Roof-Mounted vs. Ground-Mounted Arrays
Roof-mounted arrays are the most common residential option and typically cost less to install than ground systems. The panels sit on brackets attached to your roof, keeping your yard space free and making them harder for anyone to tamper with. The downsides: shingle roofs require penetrations for mounting hardware, and if your roof needs replacement down the road, the panels have to come off and go back on. You’re also locked into whatever direction your roof faces and whatever angle it sits at, which may not be ideal for solar production.
Ground-mounted arrays can be positioned to face any direction at any angle, so they’re often optimized for maximum energy production. They’re easier to access for maintenance and cleaning. But they cost more to install, take up yard or land space, and typically require fencing. They’re a strong option when your roof is too old, too small, heavily shaded, or facing the wrong direction. Commercial properties sometimes use carport-style ground mounts over parking lots, which provide shade for vehicles while generating power.
System Size and Cost
Most homes need a solar array rated between 5 and 10 kilowatts to cover their electricity usage. A 5 kW system might consist of about 12 to 15 panels, while a 10 kW system could require 24 to 30, depending on the wattage of each panel. Your actual size depends on your electricity consumption, roof space, local sunlight, and how much of your bill you want to offset.
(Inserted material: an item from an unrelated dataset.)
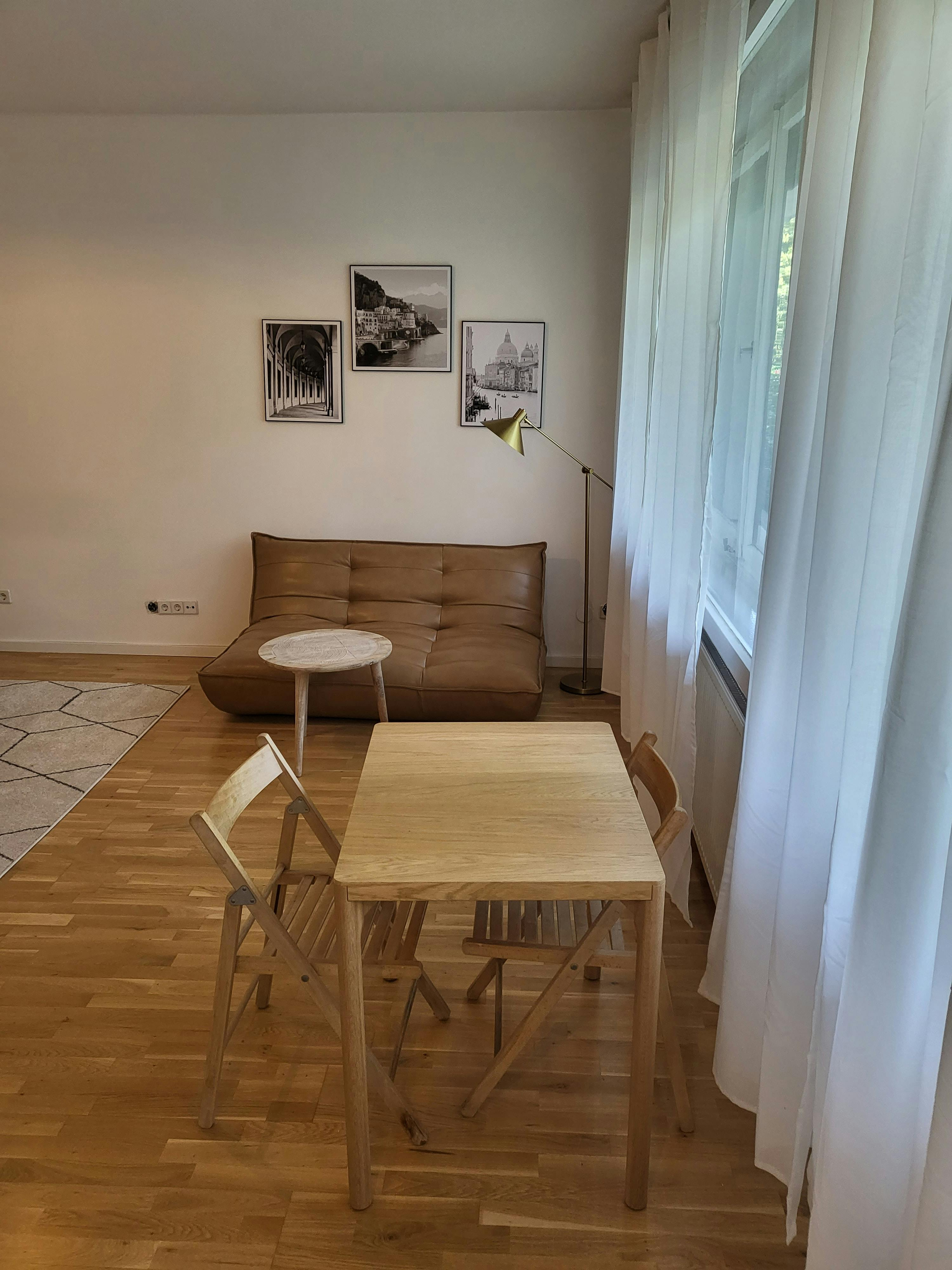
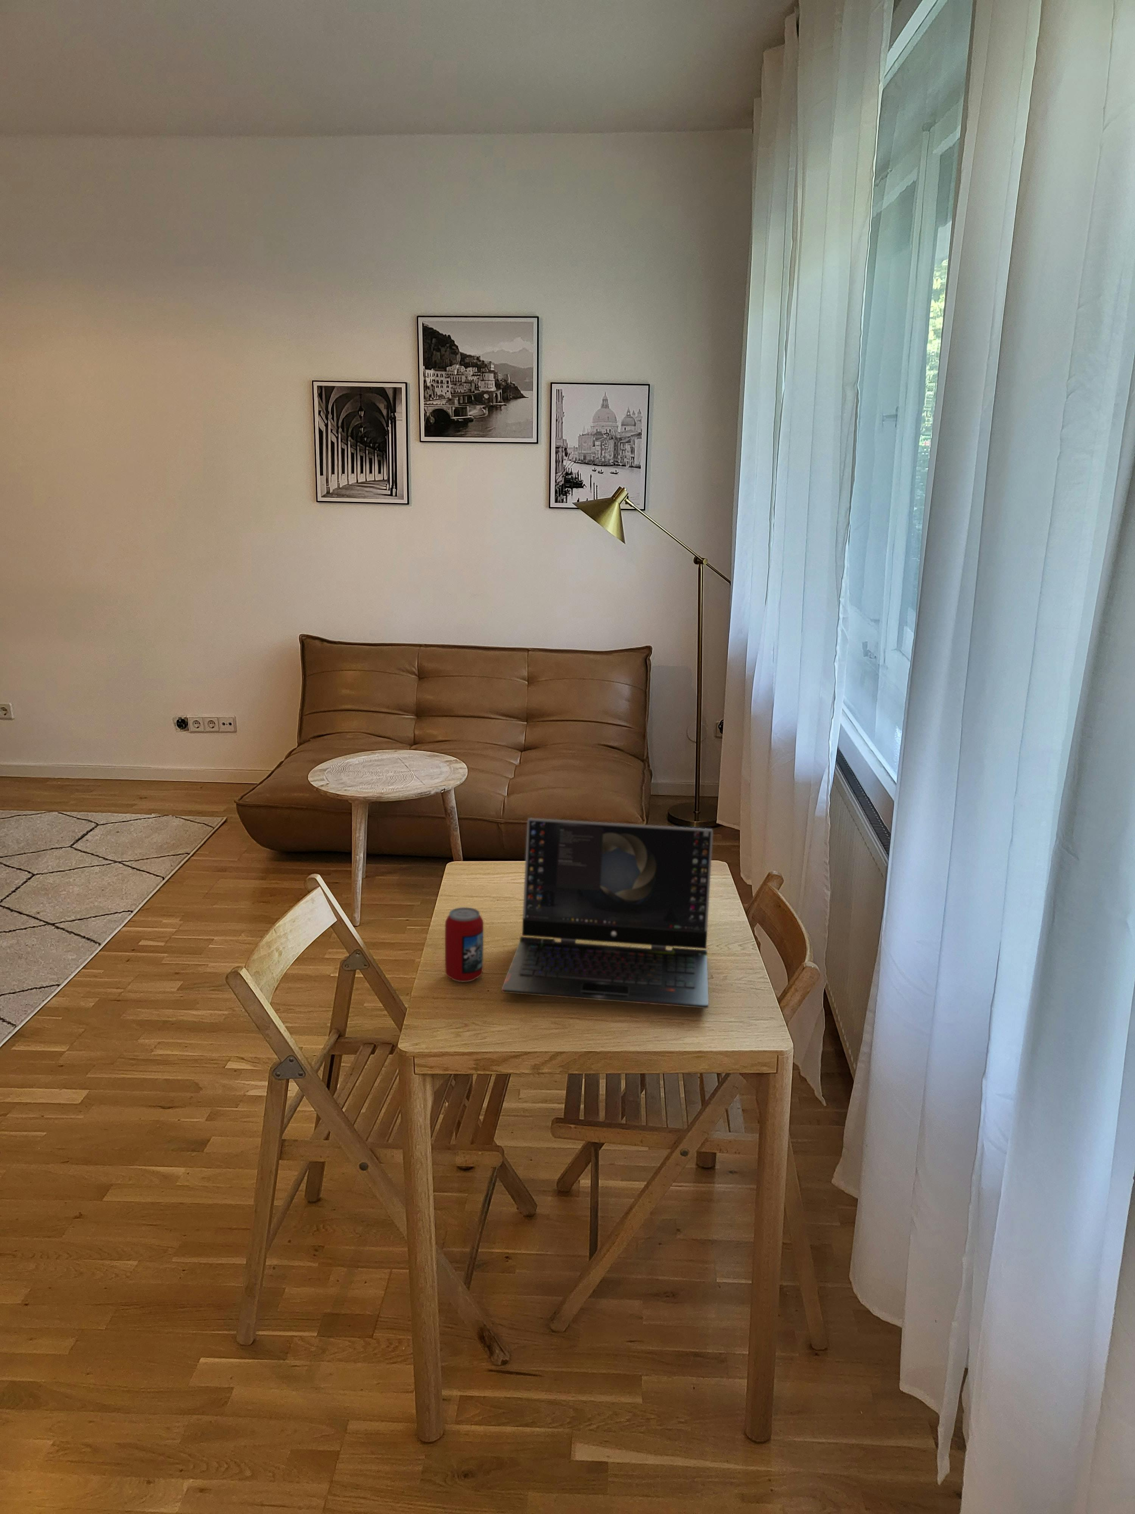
+ beverage can [445,907,484,982]
+ laptop computer [501,818,713,1009]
The national average cost for residential solar is about $3.03 per watt before incentives, putting a typical system somewhere between $15,000 and $30,000 before the federal tax credit. Financing through a solar loan raises the effective cost to around $3.62 per watt when interest is factored in. Commercial installations are cheaper per watt, averaging about $2.00, because larger systems benefit from economies of scale. The federal solar tax credit, currently at 30%, brings the out-of-pocket cost down significantly for both residential and commercial installations.